I don't act differently around the either sex. Why should you have to? We're all people, but with a few differences, but we all have the ability to listen and respond.
Your post seems to be largely based around stereotypes.
Firstly apologies to the moderators for the number of double posts, but I can't reply to everyone at once, and it would be rude for me to leave so many posts out there with no response.
Anyway,
While that may seem true, consider this -
Firstly when I say masculine why do you automatically imagine a "prick"? You imagine a beefy jock type with veins coming from his muscle neck gaybashing with a claw hammer? Possibly exaggerated, but you get my point.
When I say male or masculine or male I don't mean prick, asshole, or jerk. Yet when I mention the word male that is your immediate stereotype. When I say male I mean someone who is "egocentric, power hungry and seeks to be dominant", it sounds blunt but you don't think a man, or at least the societal expectation of man is not -
1) confident in his place in the world (egocentric),
2)seeks to exceed his potential and gain as much of what he sees as value whether it be character, love or material goods (power hungry)
3) seeks to be in control of himself and his immediate world (seeks to be dominant)
This was copied from another post I just made but it's easier to copy it than retype it out slightly differently.

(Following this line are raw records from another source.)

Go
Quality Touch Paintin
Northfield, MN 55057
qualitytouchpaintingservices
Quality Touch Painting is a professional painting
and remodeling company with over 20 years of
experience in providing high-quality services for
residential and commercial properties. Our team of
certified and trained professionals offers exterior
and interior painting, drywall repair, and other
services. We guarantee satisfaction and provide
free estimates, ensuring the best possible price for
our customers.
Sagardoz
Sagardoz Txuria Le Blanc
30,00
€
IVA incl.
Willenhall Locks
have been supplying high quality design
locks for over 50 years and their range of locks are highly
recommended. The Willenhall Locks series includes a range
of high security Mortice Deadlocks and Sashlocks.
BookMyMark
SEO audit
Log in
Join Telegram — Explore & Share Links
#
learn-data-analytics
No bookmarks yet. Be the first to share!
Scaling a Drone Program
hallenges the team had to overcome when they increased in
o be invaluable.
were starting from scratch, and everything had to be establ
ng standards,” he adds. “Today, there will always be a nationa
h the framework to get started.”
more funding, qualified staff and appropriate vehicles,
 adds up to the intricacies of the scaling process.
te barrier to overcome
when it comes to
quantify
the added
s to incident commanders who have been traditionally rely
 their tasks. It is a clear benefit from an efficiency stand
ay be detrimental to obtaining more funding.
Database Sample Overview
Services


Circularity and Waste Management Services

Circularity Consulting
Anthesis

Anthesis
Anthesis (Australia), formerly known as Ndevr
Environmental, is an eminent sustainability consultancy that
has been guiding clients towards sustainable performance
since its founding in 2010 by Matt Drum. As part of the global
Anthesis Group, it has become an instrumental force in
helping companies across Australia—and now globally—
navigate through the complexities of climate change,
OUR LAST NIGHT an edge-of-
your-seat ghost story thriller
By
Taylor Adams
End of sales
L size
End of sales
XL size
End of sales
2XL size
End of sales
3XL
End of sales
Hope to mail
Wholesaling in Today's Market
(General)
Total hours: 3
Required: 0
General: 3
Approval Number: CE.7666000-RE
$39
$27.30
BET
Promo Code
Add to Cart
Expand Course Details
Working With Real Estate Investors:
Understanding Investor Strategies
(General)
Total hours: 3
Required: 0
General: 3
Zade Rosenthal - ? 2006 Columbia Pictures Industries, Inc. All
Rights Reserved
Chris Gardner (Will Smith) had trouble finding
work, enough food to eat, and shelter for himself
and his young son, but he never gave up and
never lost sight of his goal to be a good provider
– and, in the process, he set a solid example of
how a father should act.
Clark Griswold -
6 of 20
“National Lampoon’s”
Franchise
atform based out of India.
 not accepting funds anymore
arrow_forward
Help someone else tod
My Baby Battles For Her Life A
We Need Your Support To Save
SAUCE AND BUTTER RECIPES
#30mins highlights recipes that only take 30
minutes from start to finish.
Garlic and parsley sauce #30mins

Secondly, and I can safely say this much without empirical evidence and most women don't get married with someone they think doesn't respect them and values them completely, yet with divorce rate in western countries 45% in Australia and about 50% in the US, you don't think that perhaps many of those women may have misjudged their man a bit or even vice versa?
Of course there are always several factors contributing to divorce, but according to Knapp's ten step model of a relationship every relationship that has ended in separation eventually stagnates, and during that stage the thing that are seen are this
- Husband and Wife begin to perceive a loss of value in regards their spouse's identity, idealogies, image and opinions.
- There is severely less communication
- Chances of infidelity dramatically increases
List goes on, but I'm sure you get the idea. The point I'm making is that it you
normally can't always tell until it's too late. If want a better reference, look up Daniel Gilbert a world leading social psychologist who did a longitudinal study of married couples for a better idea of what I'm saying, because I don't think I'm explaining it well.
Also I'm not saying this to be rude, but people seem to be reading what they only want to read. I never said if you listened at
all you were sexist, I was merely pointing out that in cases such as I presented, sexism exists in even very subtle ways.